The point is that unless you give thought to the sum of all the parts, then worrying about the info Iron, Chromium or even Chrome does visibly give out is only unnecessary stress. Of course it's possible there is something hidden deeper than can be found simply by looking though HTTP and DNS traffic, that but so far there is no evidence or inclination of this.


* * * * *


So now that you're under no illusion that ditching Chrome is a golden ticket to anything, what of the practicality of these three browsers? Well, Chrome of course is strongest there. On all platforms, it's extremely easy to install and keep updated. It includes the PDF viewer and Pepper Flash (which will soon be the only option for Chromium based browsers in Linux). Chromium is at its best when coming from Linux repositories and is just as easy to deal with as Chrome, if not moreso. There's even an Ubuntu package to automate the download and extraction of Pepper Flash so no Adobe stuff needed. Chromium can be fine on Windows, it's just that you may get stuck with a weird bug from the trunk build and you must either update manually or use a 3rd party solution.

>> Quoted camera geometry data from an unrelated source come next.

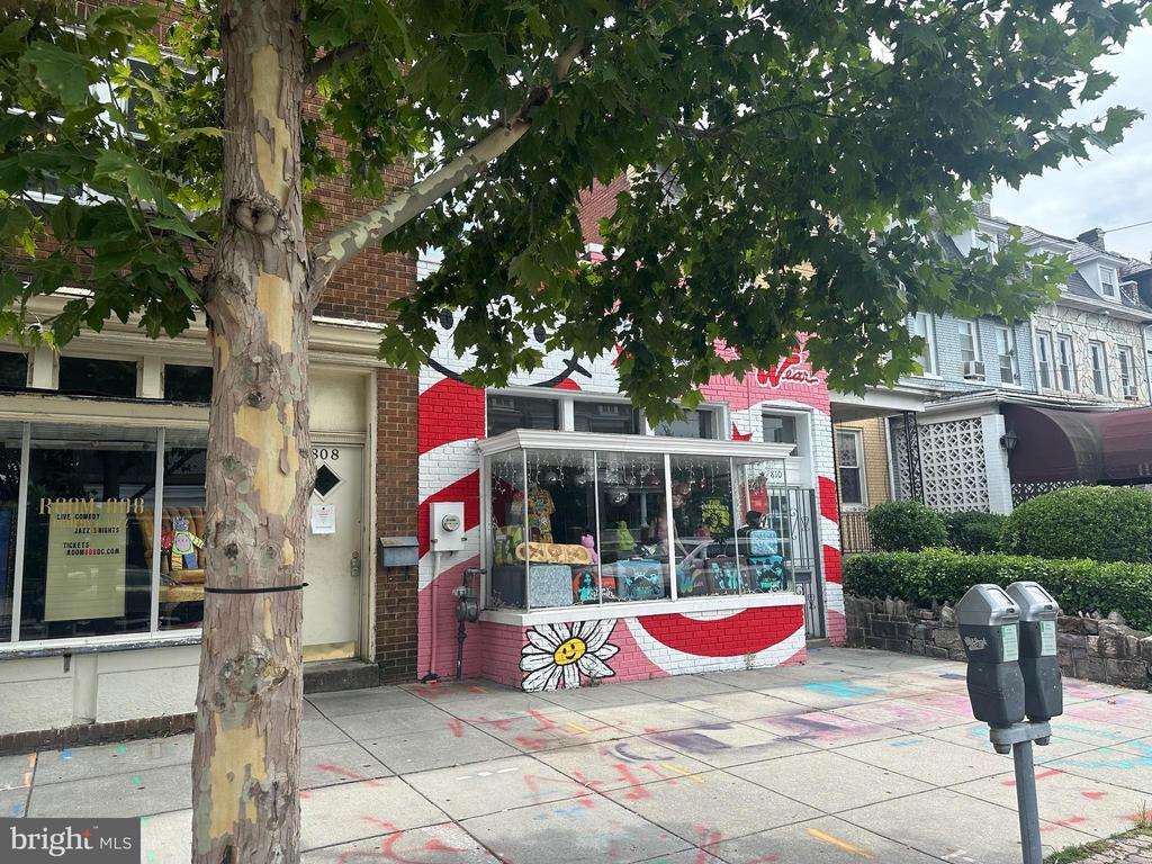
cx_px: 576
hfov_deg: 71.6
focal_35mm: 24
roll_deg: +2.4
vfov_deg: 56.8
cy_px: 432
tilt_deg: +7.1
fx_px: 799
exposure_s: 1/1453
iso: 80
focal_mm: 6.86
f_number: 1.78
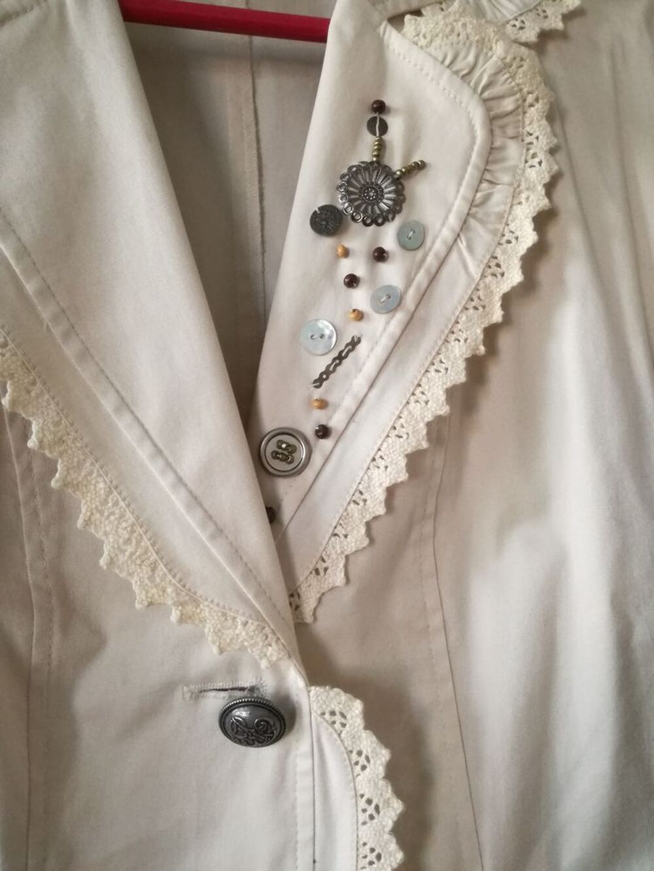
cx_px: 327
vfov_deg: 65.3
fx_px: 680
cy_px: 436
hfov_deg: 51.4
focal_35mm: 27
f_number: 2
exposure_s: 1/33.3
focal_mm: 3.79
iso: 400
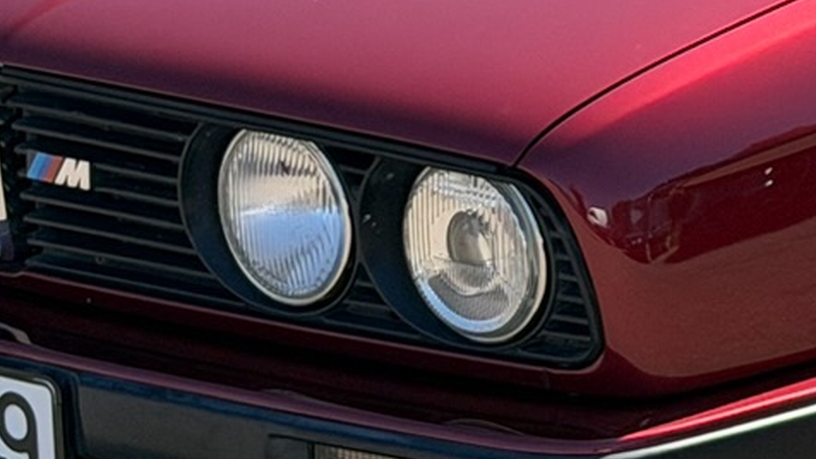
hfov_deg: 9.4
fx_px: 4869
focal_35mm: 225
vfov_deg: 5.4
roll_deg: -0.4
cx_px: 1125
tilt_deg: -11.5
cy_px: -182
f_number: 1.78
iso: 80
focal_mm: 6.76
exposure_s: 1/2494
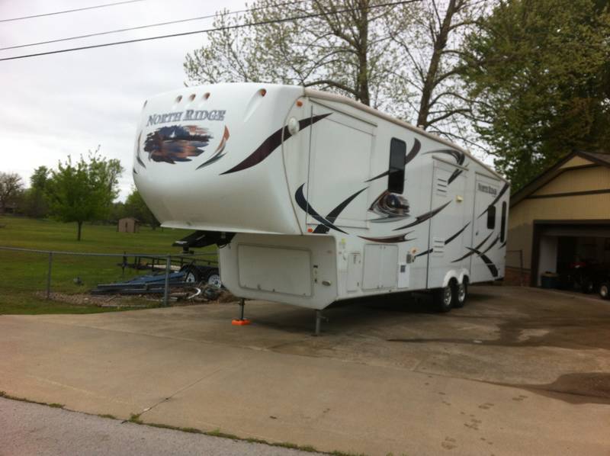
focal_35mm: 35
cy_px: 228
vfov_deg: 40.6
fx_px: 616
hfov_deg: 52.7
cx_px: 305
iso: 80
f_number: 2.8
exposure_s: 1/413
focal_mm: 3.85
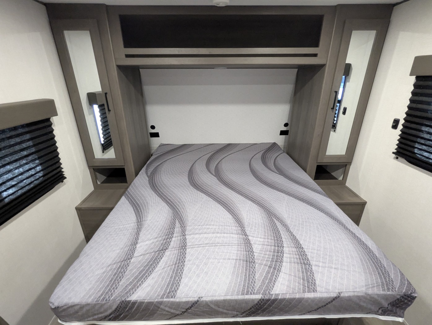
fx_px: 200
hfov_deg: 94.4
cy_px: 162
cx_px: 216
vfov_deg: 78.2
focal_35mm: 16
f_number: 2.2
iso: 563
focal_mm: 2.35
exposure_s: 1/37.5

Iron is most polished for Windows. In Linux, Iron can be a headache with permissions and dependencies and all for what? An old, unpatched Chromium base with broken sandboxing. You actually get less security compared to Chrome or Chromium and, IMO, it's not worth the effort unless you're committed to using Iron. I've never used Iron in OS X but it's also not updated as often as the Windows release.


To wrap this up, I've personally used Iron in Debian, Mint and Windows from versions 7 to 14 and it was much buggier for me than any Chromium trunk build; buggy with stupid irritations like the back button and page refreshes not working. Some forum searching quickly showed that I wasn't the only one experiencing these things and that's what inspired the first version of this article, wanting to look into the three browsers' differences on a level no one had yet done.


Whatever your preference, the fact is that Chrome is no longer as upsetting as it was in the past, Iron is consequently no longer the safezone it once was (if it ever was) and Chromium still is in the middle wondering what everyone is arguing about. Take your pick and breathe a little easier.

The browser versions used for the first version of this article were Chrome 15.0.900.0 & 16.0.912.63, Chromium 17.0.934.0 & 18.0.983.0 and Iron 14.0.850.0 & 16.0.950.0. All three browsers were used in Debian Wheezy and Windows 7.


For the update, several versions of milestone 33 were used for all three browsers in Windows 7 and Linux Mint 13.